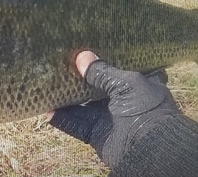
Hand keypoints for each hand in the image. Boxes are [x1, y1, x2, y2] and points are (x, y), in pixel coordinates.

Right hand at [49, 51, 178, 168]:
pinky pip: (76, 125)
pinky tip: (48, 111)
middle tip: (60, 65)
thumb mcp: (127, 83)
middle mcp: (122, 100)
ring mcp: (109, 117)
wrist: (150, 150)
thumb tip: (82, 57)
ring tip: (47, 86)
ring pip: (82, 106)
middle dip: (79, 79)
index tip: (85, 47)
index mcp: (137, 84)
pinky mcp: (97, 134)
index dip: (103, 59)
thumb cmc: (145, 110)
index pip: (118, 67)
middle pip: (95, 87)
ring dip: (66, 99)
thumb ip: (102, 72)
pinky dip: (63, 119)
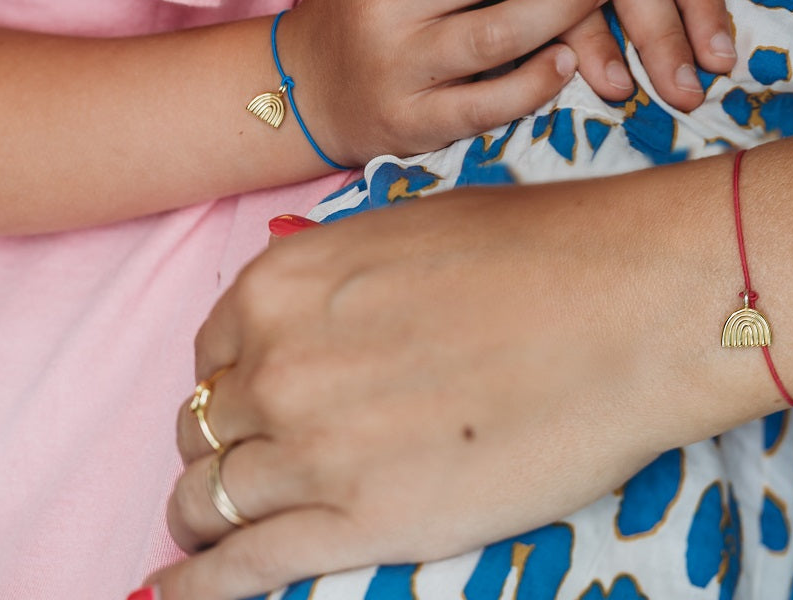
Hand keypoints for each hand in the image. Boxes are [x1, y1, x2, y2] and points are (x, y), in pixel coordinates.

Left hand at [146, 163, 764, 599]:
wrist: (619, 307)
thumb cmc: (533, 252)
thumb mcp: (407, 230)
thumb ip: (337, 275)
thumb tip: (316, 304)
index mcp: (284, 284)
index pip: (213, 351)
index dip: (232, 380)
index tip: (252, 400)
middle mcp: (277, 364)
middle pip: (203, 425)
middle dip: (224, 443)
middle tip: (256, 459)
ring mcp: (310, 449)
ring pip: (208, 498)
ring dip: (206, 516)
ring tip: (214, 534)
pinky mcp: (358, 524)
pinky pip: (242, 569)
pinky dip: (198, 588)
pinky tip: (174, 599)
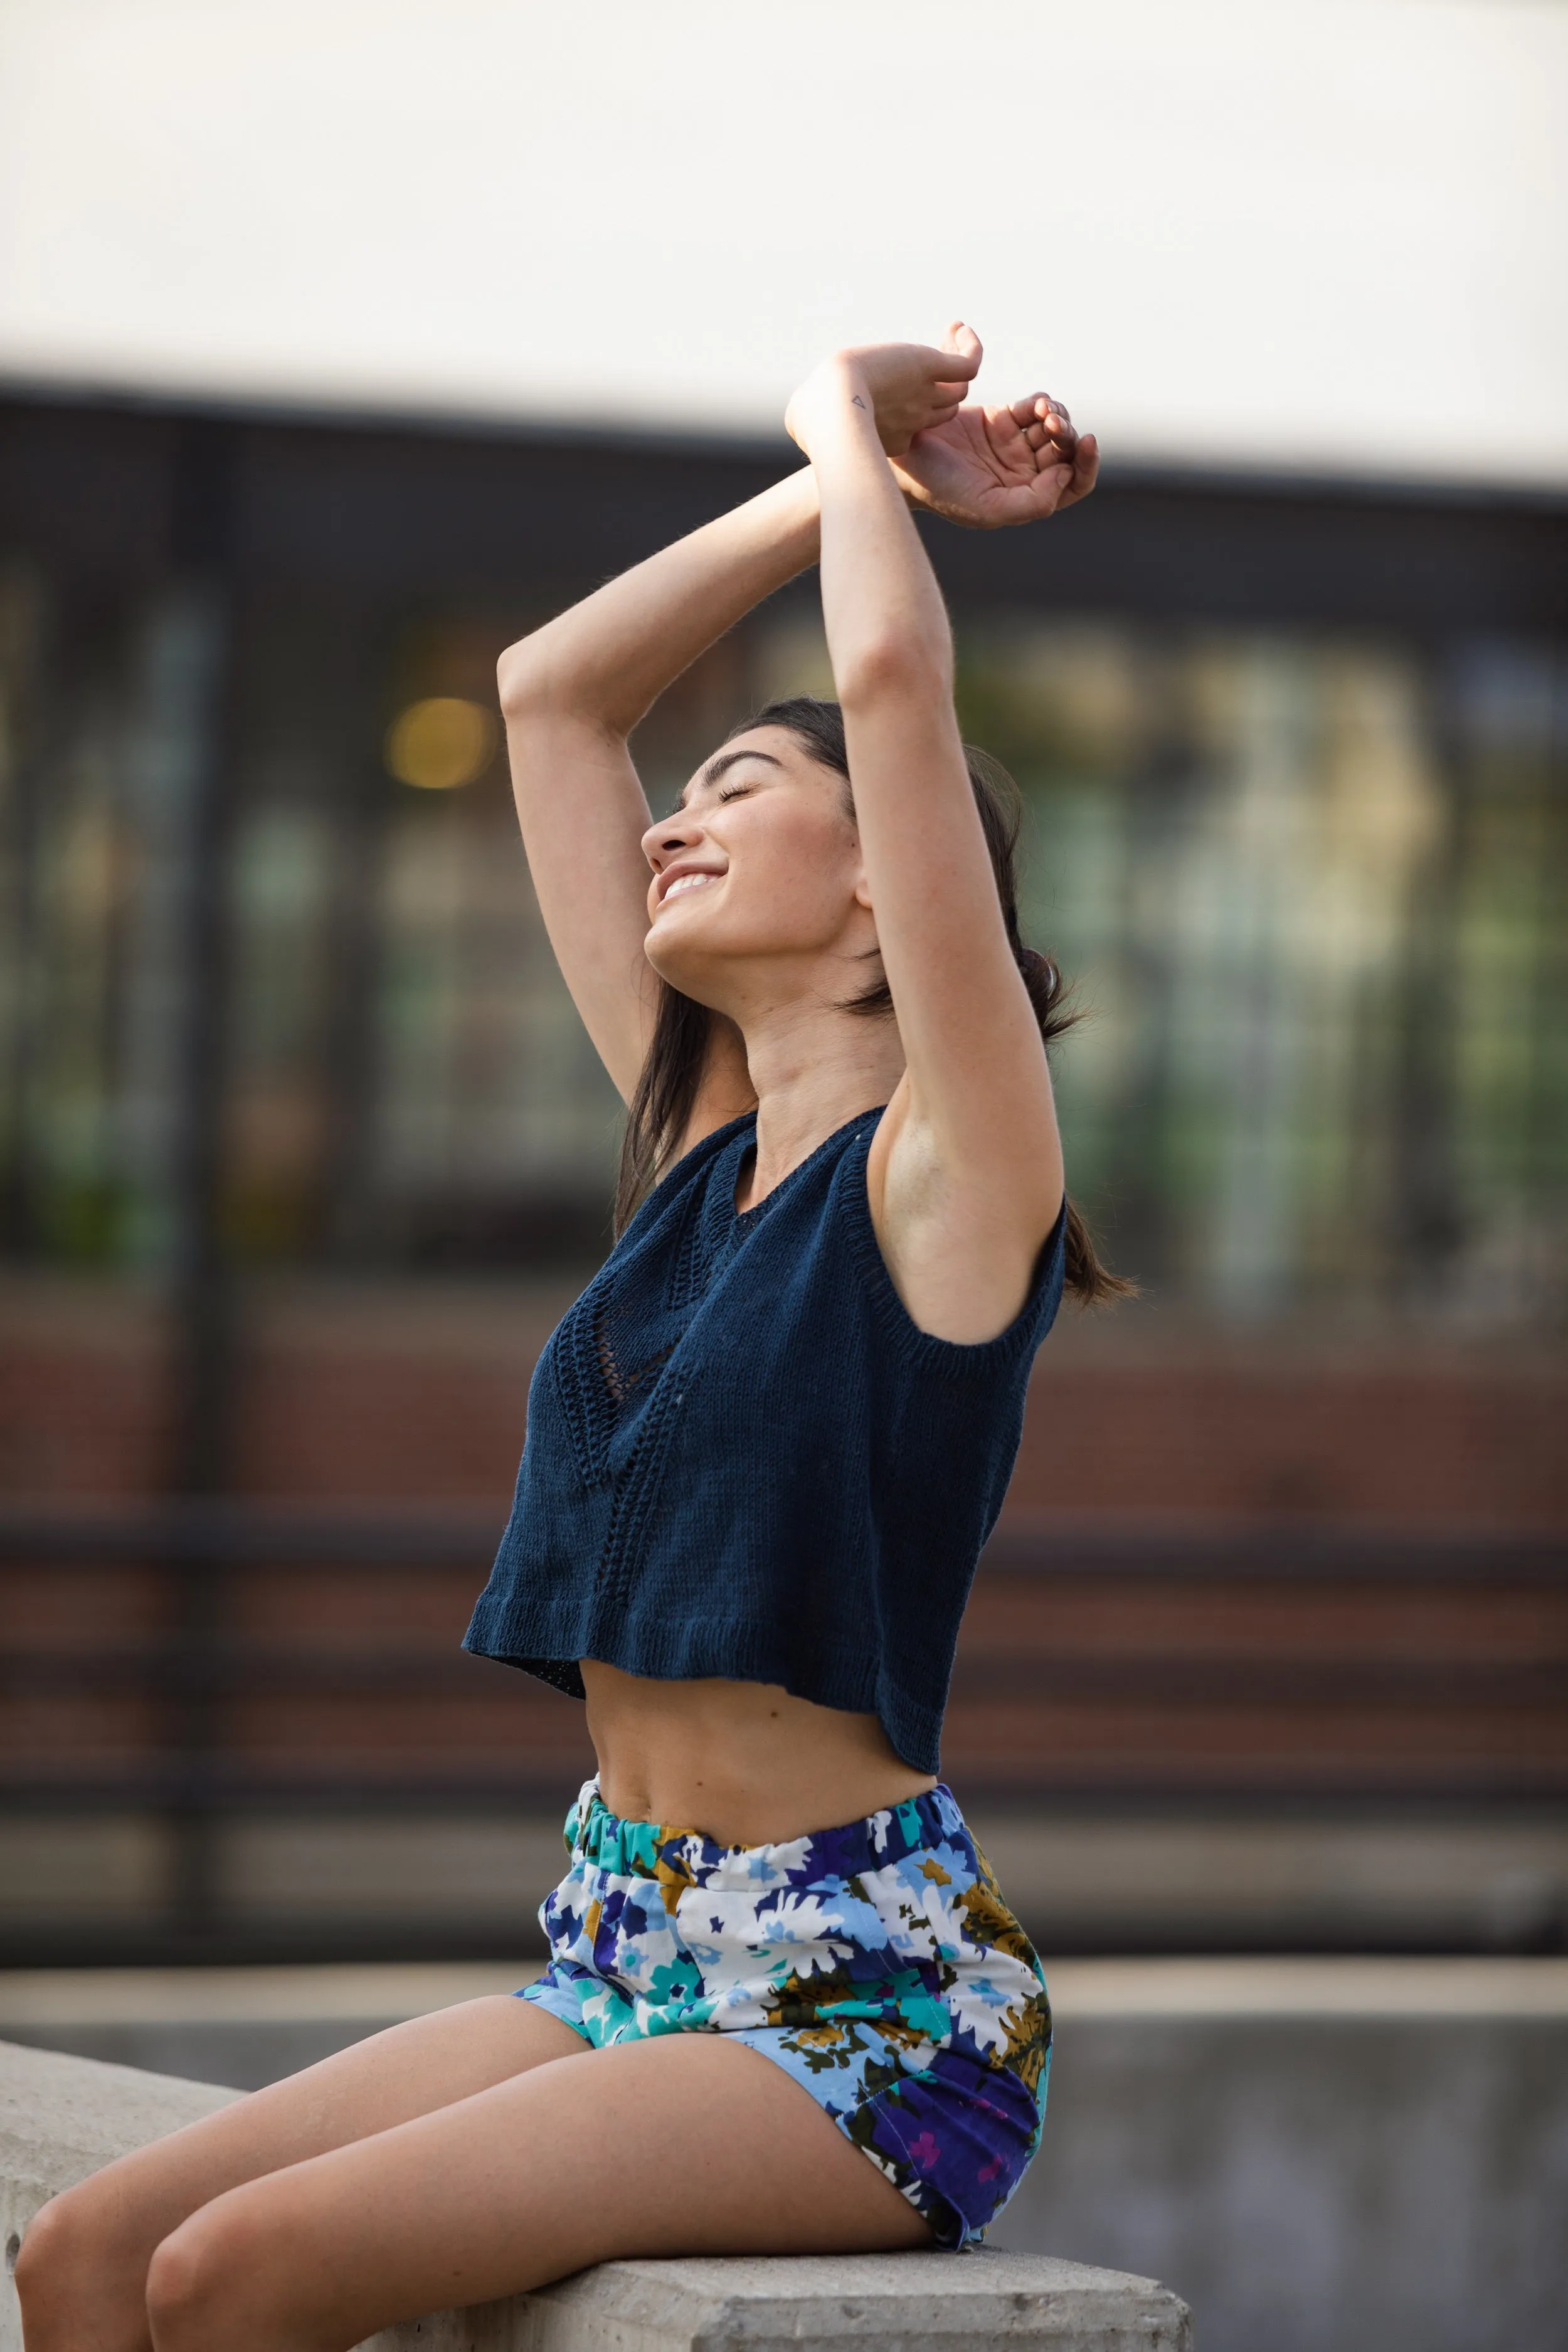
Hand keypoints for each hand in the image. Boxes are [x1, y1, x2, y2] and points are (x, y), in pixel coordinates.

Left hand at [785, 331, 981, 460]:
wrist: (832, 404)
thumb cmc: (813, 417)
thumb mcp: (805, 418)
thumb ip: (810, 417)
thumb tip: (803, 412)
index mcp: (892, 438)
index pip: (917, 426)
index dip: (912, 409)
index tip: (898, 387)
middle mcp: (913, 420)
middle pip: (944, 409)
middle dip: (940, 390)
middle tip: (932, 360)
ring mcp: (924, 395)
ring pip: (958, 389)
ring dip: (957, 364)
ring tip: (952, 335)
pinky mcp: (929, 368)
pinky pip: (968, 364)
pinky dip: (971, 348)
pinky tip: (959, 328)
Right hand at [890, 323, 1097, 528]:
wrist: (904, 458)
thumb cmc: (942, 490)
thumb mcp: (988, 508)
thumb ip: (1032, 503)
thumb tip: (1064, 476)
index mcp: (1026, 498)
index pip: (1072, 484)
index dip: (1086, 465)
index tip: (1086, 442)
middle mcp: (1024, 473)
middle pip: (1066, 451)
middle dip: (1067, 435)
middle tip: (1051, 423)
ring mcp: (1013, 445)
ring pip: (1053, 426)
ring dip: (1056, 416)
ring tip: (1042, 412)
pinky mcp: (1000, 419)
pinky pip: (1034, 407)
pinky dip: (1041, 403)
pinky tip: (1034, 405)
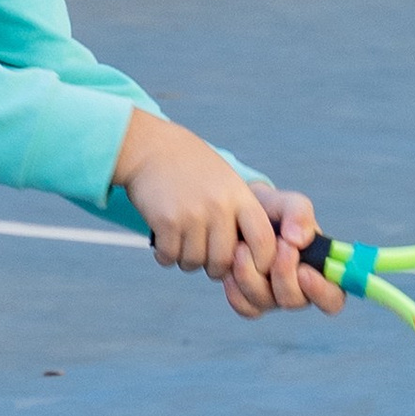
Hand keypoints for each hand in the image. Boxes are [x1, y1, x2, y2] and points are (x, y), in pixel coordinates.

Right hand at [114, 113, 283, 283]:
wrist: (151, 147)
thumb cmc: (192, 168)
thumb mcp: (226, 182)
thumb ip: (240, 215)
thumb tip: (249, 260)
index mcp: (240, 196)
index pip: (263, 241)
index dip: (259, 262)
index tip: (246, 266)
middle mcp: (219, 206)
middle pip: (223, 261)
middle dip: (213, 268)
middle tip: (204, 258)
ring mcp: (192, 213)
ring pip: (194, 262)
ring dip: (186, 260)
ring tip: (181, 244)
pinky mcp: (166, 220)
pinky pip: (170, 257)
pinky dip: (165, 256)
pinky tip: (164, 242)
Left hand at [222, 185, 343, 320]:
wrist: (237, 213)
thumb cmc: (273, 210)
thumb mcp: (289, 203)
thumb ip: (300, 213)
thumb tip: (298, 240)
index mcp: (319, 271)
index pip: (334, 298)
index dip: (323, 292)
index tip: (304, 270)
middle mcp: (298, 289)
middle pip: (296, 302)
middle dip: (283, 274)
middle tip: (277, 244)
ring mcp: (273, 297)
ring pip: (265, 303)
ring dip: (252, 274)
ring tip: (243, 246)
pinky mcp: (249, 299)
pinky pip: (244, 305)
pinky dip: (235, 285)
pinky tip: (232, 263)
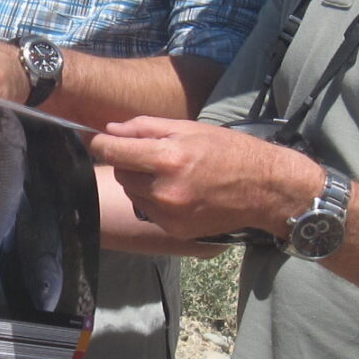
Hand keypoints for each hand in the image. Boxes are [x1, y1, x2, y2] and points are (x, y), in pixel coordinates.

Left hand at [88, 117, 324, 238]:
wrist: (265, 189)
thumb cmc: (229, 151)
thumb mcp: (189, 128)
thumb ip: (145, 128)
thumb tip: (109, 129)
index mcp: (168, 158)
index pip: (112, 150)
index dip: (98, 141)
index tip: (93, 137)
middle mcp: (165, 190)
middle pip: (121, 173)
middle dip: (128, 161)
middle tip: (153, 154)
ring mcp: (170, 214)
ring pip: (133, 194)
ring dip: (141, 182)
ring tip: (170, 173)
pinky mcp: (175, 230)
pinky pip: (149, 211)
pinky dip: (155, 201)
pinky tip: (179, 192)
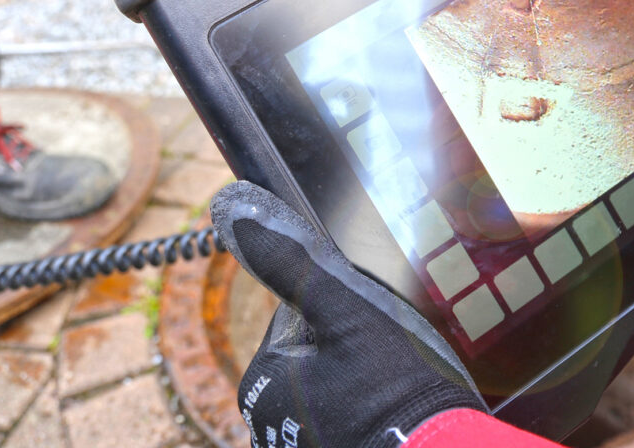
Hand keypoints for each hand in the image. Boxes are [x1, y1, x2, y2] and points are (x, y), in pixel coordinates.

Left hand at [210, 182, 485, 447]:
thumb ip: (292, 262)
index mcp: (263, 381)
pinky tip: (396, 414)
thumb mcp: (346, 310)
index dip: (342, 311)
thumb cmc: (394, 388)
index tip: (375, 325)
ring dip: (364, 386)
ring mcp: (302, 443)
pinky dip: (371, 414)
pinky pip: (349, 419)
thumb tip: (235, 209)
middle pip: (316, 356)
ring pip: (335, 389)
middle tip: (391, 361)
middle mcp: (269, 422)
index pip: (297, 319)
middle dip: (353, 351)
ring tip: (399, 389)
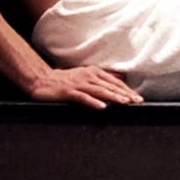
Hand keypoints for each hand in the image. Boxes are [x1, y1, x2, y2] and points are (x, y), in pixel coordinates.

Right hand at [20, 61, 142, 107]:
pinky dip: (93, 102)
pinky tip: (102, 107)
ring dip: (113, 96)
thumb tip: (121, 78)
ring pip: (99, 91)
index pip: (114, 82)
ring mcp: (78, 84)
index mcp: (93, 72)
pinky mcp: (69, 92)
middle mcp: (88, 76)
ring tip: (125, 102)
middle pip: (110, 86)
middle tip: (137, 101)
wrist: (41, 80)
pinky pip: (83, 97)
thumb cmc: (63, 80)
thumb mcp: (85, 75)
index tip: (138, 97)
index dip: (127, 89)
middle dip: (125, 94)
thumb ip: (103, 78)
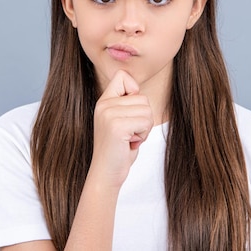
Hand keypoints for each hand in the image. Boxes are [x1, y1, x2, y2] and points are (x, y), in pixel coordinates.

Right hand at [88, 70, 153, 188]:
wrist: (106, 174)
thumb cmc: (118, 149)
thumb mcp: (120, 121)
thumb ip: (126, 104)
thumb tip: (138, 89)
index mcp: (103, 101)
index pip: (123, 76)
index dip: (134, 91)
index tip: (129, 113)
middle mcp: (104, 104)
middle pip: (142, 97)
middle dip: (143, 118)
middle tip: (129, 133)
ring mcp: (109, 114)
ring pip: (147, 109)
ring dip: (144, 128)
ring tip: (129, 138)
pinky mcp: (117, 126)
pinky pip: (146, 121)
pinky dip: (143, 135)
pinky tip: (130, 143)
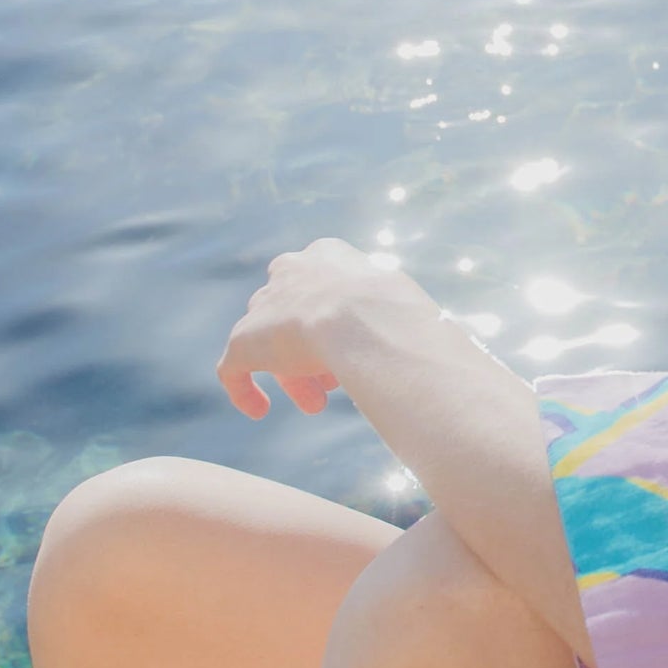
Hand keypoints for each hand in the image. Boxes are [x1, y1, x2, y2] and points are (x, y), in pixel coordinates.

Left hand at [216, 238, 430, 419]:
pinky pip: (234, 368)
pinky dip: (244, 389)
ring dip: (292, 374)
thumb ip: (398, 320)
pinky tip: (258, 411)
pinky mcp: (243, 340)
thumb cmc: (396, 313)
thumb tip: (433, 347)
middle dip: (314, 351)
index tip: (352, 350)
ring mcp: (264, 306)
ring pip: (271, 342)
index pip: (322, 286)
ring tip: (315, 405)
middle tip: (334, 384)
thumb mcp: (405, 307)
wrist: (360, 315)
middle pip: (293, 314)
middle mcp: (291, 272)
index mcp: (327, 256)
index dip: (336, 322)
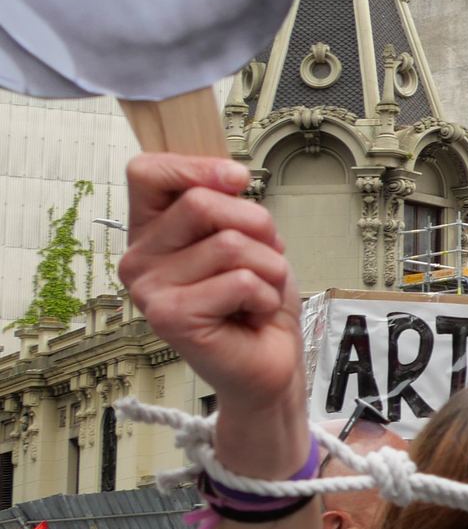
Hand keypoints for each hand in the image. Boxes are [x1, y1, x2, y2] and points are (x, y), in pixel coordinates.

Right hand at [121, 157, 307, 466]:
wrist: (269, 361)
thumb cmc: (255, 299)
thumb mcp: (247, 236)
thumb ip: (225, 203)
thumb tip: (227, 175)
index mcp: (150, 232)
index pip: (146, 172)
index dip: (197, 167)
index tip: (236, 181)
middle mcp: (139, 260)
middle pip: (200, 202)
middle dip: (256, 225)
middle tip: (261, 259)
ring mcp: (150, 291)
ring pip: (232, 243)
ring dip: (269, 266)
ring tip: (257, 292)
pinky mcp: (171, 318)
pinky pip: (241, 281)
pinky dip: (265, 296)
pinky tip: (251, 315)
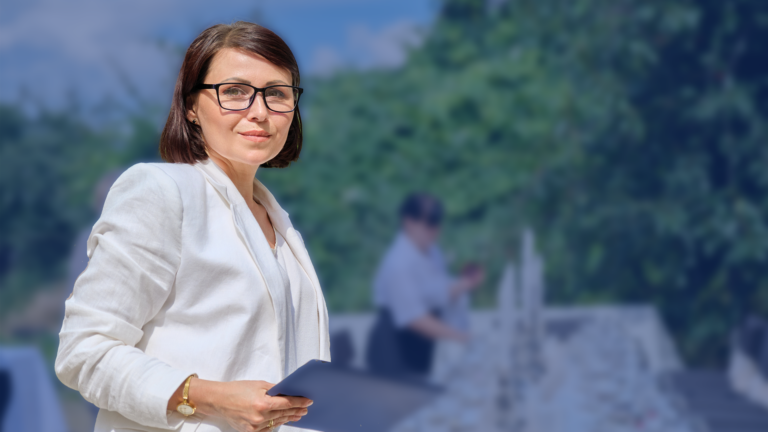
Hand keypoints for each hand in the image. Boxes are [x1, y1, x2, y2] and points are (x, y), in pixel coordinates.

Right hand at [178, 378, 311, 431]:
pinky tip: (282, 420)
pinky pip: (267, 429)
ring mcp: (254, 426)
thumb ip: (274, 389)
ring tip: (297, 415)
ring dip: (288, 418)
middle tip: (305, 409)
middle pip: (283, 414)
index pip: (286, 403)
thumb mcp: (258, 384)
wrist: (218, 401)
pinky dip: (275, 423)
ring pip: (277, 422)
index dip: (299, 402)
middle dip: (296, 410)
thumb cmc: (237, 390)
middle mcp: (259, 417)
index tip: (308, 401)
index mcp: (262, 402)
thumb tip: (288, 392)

--------------------------------------------------

• ABOUT THIS EXERCISE: Retype the portion of the data above that starts on the line with "middle pip: (944, 409)" and finishes on the line with "thumb mcp: (988, 508)", including both of those lines.

• OUTPUT FOR THIS TASK:
middle pip: (944, 409)
middle dip: (940, 390)
middle tip: (932, 360)
ring mcp: (924, 395)
ring pip: (958, 389)
ring dip: (957, 364)
ring tip: (952, 335)
pinky mcp: (929, 368)
pinky pip: (968, 364)
pinky dip: (971, 348)
pinky tip: (959, 328)
Right hand at [890, 323, 1097, 528]:
wrist: (904, 458)
thumb cmc: (942, 490)
thumb mcp: (988, 508)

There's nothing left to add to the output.